COLLECTED DATA:
==============================

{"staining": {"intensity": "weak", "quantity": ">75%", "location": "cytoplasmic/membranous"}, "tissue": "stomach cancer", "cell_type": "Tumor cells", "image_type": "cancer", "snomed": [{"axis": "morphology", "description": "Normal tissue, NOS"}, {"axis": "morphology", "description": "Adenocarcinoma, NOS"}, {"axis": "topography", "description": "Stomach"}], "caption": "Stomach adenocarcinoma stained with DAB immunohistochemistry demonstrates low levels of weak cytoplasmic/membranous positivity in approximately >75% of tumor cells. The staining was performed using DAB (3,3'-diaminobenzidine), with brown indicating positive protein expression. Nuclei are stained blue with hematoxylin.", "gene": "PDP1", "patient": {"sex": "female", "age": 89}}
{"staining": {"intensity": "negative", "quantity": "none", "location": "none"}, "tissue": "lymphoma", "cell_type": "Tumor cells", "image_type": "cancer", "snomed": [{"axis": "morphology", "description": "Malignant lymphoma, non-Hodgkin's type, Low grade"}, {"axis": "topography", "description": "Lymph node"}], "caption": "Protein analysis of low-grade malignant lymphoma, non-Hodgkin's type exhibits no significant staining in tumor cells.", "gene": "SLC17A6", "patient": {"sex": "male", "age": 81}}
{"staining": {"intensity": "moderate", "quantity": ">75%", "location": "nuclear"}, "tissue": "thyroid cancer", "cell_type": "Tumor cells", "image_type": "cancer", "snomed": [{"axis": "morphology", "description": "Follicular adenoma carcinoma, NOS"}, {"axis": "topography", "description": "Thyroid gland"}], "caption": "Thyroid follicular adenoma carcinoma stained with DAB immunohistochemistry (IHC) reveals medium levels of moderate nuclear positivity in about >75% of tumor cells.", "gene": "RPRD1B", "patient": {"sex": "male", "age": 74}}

==============================

PROBLEM STATEMENT: Give back the full listing exactly as it stands above.

SOLUTION TO THIS PROBLEM:
{"staining": {"intensity": "weak", "quantity": ">75%", "location": "cytoplasmic/membranous"}, "tissue": "stomach cancer", "cell_type": "Tumor cells", "image_type": "cancer", "snomed": [{"axis": "morphology", "description": "Normal tissue, NOS"}, {"axis": "morphology", "description": "Adenocarcinoma, NOS"}, {"axis": "topography", "description": "Stomach"}], "caption": "Stomach adenocarcinoma stained with DAB immunohistochemistry demonstrates low levels of weak cytoplasmic/membranous positivity in approximately >75% of tumor cells. The staining was performed using DAB (3,3'-diaminobenzidine), with brown indicating positive protein expression. Nuclei are stained blue with hematoxylin.", "gene": "PDP1", "patient": {"sex": "female", "age": 89}}
{"staining": {"intensity": "negative", "quantity": "none", "location": "none"}, "tissue": "lymphoma", "cell_type": "Tumor cells", "image_type": "cancer", "snomed": [{"axis": "morphology", "description": "Malignant lymphoma, non-Hodgkin's type, Low grade"}, {"axis": "topography", "description": "Lymph node"}], "caption": "Protein analysis of low-grade malignant lymphoma, non-Hodgkin's type exhibits no significant staining in tumor cells.", "gene": "SLC17A6", "patient": {"sex": "male", "age": 81}}
{"staining": {"intensity": "moderate", "quantity": ">75%", "location": "nuclear"}, "tissue": "thyroid cancer", "cell_type": "Tumor cells", "image_type": "cancer", "snomed": [{"axis": "morphology", "description": "Follicular adenoma carcinoma, NOS"}, {"axis": "topography", "description": "Thyroid gland"}], "caption": "Thyroid follicular adenoma carcinoma stained with DAB immunohistochemistry (IHC) reveals medium levels of moderate nuclear positivity in about >75% of tumor cells.", "gene": "RPRD1B", "patient": {"sex": "male", "age": 74}}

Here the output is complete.